Bu durumda, 5718 sayılı Milletlerarası Özel Hukuk ve Usul Hukuku Hakkında Kanunun yukarıda aktarılan hükümlerine göre, yabancı mahkemelerce hukuk davaları ile ilgili olarak verilen kararlarla ilgili olarak tenfiz kararı vermekle görevli ve yetkili mahkemenin asliye mahkemesi olduğu hususunda bir duraksama bulunmamaktadır.
İdare Mahkemesince; tenfiz kararı verilmesi istemiyle açılan davanın asliye hukuk mahkemesinin görevinde olduğu hususu gözetilmeden yukarıda özetlenen gerekçeyle davanın incelenmeksizin reddi yolunda verilen kararda usul hükümlerine uyarlık görülmemektedir.
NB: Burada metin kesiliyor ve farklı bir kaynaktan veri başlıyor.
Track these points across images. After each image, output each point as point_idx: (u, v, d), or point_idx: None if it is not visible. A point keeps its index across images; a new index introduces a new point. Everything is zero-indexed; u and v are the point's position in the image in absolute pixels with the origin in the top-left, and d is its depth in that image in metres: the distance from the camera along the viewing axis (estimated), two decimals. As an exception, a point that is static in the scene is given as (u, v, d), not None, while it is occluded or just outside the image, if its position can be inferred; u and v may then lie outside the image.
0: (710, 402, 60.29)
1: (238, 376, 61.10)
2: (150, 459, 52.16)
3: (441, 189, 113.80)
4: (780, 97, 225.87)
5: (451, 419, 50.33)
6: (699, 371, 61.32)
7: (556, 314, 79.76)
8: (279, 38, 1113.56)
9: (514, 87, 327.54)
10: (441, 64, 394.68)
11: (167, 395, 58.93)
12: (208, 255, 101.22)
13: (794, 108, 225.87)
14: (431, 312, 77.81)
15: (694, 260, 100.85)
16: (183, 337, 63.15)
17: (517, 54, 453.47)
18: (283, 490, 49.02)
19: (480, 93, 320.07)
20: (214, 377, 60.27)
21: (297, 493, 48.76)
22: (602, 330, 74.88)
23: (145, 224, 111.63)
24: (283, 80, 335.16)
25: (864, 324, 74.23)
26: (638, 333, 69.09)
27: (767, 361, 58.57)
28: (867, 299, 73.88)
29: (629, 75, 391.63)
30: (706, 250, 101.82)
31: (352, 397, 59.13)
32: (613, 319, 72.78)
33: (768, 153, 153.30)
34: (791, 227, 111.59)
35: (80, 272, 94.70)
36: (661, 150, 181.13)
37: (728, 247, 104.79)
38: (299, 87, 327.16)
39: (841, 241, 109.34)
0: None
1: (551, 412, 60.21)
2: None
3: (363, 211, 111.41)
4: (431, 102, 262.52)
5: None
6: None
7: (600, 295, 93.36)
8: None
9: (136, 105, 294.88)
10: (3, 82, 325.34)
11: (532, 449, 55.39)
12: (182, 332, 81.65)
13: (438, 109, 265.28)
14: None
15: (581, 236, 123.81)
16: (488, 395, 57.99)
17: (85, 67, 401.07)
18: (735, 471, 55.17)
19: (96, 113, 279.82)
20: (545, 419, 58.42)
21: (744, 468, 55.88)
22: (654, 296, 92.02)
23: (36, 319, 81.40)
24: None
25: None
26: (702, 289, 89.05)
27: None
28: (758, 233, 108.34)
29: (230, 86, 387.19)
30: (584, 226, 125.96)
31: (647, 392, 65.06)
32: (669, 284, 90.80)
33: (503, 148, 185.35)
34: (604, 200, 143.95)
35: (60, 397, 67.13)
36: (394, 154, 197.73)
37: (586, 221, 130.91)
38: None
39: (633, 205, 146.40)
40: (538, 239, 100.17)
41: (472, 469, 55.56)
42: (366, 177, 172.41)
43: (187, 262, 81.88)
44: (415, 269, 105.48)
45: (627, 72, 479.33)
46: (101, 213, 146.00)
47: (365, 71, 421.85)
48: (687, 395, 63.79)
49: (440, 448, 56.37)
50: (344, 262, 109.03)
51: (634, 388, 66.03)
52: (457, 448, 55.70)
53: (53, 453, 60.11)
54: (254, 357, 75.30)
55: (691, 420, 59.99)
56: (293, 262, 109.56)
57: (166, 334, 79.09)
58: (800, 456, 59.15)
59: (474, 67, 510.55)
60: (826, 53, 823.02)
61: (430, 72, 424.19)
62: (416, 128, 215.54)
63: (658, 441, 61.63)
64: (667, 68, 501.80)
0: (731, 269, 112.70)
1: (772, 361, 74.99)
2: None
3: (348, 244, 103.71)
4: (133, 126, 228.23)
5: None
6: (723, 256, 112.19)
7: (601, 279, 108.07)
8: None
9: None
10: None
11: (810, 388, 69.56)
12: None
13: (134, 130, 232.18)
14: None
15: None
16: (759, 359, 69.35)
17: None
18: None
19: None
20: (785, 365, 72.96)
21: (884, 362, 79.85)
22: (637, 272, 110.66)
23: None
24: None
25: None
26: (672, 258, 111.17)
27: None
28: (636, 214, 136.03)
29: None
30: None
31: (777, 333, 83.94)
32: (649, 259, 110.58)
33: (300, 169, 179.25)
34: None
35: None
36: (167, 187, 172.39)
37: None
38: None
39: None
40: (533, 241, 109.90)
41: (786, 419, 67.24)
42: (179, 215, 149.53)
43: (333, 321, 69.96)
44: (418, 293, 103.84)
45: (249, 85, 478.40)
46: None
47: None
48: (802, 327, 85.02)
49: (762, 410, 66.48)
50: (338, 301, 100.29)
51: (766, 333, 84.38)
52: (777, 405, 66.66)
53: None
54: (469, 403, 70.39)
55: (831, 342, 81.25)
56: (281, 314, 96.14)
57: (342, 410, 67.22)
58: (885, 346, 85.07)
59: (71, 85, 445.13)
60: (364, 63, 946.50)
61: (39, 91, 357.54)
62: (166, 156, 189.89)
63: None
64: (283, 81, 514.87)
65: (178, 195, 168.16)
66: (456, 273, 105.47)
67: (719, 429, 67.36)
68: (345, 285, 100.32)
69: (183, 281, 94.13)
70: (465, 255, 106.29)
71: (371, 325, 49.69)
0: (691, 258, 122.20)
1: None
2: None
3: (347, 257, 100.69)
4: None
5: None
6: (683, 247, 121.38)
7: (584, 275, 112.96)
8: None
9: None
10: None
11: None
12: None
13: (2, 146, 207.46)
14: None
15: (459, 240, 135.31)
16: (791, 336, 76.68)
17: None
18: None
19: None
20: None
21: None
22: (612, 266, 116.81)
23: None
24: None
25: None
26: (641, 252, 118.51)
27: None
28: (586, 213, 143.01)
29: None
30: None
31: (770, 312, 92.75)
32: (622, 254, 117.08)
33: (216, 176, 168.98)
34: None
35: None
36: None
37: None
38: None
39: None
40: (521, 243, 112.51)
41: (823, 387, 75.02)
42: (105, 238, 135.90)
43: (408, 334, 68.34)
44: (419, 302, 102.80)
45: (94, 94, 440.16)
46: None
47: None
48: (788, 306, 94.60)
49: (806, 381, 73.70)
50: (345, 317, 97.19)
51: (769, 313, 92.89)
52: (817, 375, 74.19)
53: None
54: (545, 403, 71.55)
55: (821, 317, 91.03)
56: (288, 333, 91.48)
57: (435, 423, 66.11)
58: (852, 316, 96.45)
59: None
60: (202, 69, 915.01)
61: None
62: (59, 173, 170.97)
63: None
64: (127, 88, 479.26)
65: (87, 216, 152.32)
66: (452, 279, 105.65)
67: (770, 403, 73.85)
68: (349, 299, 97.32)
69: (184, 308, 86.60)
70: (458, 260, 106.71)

Açıklanan nedenlerle, davacının temyiz isteminin kabulü ile … İdare Mahkemesinin … tarih ve E:…, K:… sayılı kararının BOZULMASINA, yeniden bir karar verilmek üzere dava dosyasının adı geçen mahkemeye gönderilmesine 1.7.2011 tarihinde oybirliği ile karar verildi.